### WHAT TO PRODUCE
Filter the entries for lines with the word "need".

+++ GIVEN DATA

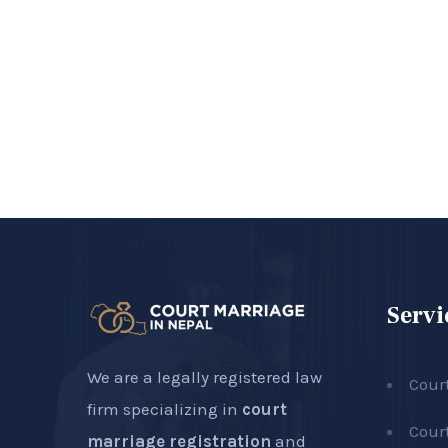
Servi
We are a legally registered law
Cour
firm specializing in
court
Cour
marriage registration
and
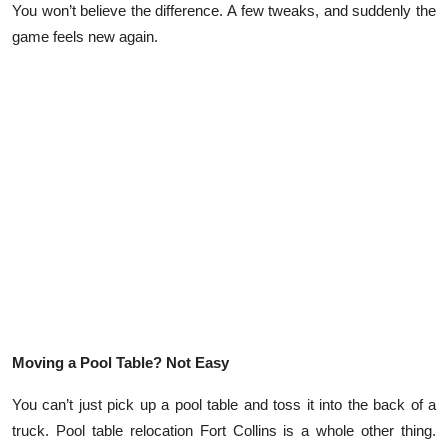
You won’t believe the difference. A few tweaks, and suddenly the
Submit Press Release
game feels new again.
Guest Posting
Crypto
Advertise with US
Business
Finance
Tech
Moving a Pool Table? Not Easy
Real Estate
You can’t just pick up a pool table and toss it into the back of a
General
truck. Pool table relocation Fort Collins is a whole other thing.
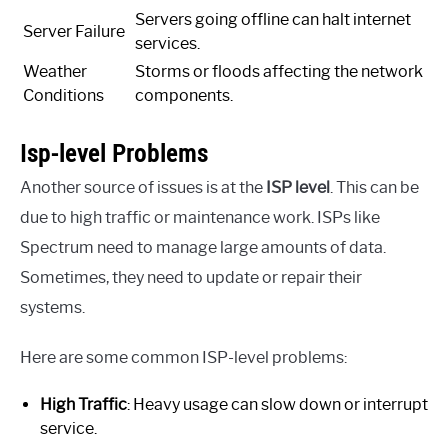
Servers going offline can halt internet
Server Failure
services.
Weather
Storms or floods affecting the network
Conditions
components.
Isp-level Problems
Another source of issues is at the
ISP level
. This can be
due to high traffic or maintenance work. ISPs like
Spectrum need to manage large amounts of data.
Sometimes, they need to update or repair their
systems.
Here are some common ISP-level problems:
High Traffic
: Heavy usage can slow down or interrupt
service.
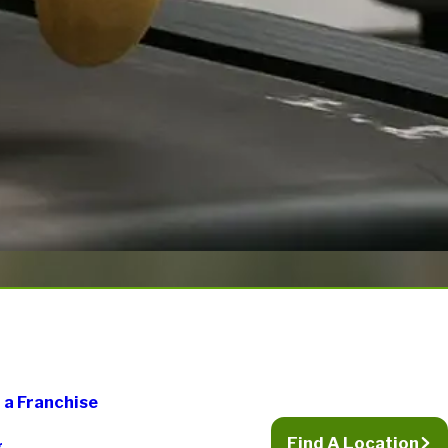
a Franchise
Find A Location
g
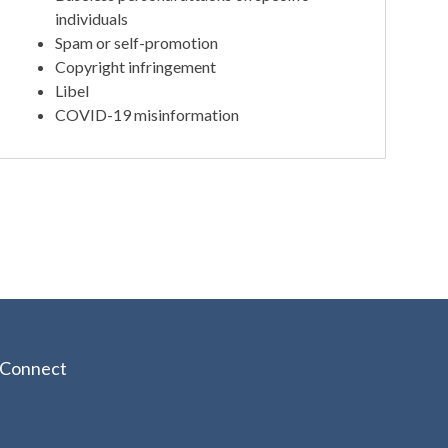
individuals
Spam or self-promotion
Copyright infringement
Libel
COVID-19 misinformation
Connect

++++++
+++ GIVEN DATA

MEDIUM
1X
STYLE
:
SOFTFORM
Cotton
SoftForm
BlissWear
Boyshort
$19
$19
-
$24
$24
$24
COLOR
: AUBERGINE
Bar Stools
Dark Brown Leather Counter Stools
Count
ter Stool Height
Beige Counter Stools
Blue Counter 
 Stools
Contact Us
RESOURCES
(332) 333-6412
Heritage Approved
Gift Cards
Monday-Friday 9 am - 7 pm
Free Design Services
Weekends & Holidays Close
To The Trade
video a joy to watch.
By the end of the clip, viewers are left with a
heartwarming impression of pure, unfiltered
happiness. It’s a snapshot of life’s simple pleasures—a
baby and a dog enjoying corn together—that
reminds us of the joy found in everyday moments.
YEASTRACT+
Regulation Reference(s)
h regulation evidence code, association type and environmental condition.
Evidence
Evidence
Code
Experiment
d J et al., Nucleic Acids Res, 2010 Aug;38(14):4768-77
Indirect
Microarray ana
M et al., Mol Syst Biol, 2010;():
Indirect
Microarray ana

++++++

### RESULT FOR THIS TASK
Spectrum need to manage large amounts of data.
Sometimes, they need to update or repair their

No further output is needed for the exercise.